Lire autrement dans le noir
8 10 2008
Photo Ghisoland.
Le jeudi 23 octobre à 15 heures, je serai l’invité de l’ASBL Œuvre fédérale Les Amis des Aveugles pour un atelier littéraire, « Lire autrement… dans le noir », au siège social de l’association, à Ghlin. Comme d’autres auteurs précédemment (parmi lesquelles mes amies Françoise Houdart et Colette Nys-Mazure), je lirai pour les aveugles. Dans le noir… ou presque. La séquence de lecture (avec un pupitre éclairé, confectionné maison) sera suivie d’un échange sur les perceptions de chacun. Comme le dit l’organisatrice Patricia Seghers : « Dans notre travail avec les personnes malvoyantes et aveugles, on se rend compte que les textes lus dans l’obscurité créent des images mentales et des sensations qui vont bien au-delà des mots prononcés. Les deux types de publics se rejoindront donc dans l’imaginaire et la pensée ».
Pour l’occasion, j’ai choisi d’offrir en lecture un texte inédit, Maman Jeanne.
À la source de ce texte, l’humble vérité d’une souffrance.
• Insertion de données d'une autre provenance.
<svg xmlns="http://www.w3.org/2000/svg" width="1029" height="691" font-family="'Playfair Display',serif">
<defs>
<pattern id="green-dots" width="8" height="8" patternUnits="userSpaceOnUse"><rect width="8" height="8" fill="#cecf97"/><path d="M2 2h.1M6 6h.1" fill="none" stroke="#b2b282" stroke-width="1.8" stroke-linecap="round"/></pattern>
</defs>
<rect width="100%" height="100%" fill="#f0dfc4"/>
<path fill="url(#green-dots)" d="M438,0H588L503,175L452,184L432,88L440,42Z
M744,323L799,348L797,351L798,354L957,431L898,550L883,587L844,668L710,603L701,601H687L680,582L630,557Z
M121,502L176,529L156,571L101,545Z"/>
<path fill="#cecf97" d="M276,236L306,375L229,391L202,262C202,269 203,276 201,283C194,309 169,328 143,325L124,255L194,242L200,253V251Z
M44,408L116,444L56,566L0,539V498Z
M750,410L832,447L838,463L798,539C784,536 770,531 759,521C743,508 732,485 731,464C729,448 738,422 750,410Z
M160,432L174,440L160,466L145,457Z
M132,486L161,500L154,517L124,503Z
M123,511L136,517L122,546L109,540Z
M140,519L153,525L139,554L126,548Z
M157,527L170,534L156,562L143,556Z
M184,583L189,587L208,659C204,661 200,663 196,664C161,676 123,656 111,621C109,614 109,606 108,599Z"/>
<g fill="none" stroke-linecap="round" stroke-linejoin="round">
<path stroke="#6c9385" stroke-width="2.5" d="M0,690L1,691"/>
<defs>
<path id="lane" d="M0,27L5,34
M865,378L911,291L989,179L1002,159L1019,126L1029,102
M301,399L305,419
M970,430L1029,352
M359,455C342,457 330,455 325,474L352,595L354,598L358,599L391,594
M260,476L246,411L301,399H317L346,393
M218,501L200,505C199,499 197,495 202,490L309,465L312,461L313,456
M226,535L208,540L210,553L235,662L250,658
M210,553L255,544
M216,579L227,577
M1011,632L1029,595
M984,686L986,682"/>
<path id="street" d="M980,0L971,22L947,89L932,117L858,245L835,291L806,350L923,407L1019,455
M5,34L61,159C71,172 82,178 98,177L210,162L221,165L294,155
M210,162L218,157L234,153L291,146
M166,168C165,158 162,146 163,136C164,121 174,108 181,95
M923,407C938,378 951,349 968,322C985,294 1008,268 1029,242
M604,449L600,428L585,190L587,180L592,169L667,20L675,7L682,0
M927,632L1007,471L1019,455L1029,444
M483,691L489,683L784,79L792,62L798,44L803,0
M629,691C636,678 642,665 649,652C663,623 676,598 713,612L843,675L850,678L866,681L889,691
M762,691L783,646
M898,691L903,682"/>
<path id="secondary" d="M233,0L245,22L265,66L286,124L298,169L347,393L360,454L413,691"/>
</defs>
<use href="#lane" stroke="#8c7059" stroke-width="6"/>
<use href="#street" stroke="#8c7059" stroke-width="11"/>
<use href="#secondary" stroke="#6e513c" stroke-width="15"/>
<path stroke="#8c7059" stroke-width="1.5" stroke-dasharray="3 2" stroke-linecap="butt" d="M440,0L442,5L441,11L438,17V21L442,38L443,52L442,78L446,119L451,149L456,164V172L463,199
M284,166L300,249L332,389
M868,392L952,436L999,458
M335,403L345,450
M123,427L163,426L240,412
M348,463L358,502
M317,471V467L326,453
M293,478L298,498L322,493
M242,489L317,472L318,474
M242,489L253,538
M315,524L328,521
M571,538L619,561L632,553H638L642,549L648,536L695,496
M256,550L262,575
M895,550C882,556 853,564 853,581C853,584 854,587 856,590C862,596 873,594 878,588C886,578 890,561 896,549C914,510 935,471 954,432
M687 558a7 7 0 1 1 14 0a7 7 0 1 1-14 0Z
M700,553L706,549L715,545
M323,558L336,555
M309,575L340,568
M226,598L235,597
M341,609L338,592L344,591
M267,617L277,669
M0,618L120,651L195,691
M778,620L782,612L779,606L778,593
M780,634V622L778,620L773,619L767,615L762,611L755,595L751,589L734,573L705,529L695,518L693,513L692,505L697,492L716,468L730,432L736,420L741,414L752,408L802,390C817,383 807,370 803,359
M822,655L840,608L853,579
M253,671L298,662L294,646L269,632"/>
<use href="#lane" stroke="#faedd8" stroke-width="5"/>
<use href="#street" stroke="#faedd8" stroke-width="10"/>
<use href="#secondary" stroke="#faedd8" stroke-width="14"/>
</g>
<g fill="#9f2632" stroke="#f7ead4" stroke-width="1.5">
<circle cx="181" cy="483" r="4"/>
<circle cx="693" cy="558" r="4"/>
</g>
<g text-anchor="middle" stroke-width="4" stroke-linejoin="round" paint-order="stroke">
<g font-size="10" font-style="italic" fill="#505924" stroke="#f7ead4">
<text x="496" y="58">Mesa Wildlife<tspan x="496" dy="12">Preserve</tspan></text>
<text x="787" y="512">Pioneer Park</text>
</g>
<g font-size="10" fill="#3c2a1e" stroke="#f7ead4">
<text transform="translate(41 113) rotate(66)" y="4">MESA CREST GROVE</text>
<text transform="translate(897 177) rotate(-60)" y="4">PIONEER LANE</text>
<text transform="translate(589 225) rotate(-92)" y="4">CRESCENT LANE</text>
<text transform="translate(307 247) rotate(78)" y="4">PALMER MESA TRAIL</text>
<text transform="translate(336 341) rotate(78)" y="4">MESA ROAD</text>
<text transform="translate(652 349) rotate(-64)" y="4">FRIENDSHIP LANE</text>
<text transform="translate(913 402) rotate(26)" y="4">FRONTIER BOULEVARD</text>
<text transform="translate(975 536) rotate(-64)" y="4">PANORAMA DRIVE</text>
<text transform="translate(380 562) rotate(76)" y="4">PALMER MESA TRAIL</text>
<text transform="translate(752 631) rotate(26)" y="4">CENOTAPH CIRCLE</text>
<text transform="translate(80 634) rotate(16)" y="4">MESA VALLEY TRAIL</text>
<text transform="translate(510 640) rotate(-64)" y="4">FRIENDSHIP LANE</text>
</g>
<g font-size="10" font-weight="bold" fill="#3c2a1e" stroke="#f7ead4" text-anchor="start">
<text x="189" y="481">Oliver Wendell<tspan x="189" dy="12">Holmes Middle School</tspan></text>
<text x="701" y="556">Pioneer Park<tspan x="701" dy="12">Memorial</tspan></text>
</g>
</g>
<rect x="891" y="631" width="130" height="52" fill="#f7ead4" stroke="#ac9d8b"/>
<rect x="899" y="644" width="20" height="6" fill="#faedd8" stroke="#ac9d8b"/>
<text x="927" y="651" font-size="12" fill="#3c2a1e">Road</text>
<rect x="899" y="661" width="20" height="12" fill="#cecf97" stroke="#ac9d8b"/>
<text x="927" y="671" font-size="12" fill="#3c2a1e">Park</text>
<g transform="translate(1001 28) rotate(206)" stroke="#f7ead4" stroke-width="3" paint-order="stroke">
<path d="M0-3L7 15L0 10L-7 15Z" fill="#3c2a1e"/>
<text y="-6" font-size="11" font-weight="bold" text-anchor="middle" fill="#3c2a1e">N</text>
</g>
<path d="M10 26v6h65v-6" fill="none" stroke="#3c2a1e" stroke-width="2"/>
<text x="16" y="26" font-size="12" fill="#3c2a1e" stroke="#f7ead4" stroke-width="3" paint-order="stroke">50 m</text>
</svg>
Celle de Jeanne. Au départ, une pile de lettres dans un tiroir, un grenier, une brocante ou une boîte de cigares. Des lettres datées de 1909, 1910. Près d’un siècle de sommeil. Les témoignages d’une femme qui pourrait être mon arrière-grand-mère.
Lire ces lettres, les comprendre, les faire parler. Compléter les blancs, les silences. Imaginer un cadre. Puis, après des années de décantation, donner la parole à celle qui ne peut plus parler. Offrir l’image de cette souffrance. Émouvoir ? Peut-être, mais sobrement. Éviter lyrisme, pathos. « La vérité, l’humble vérité. »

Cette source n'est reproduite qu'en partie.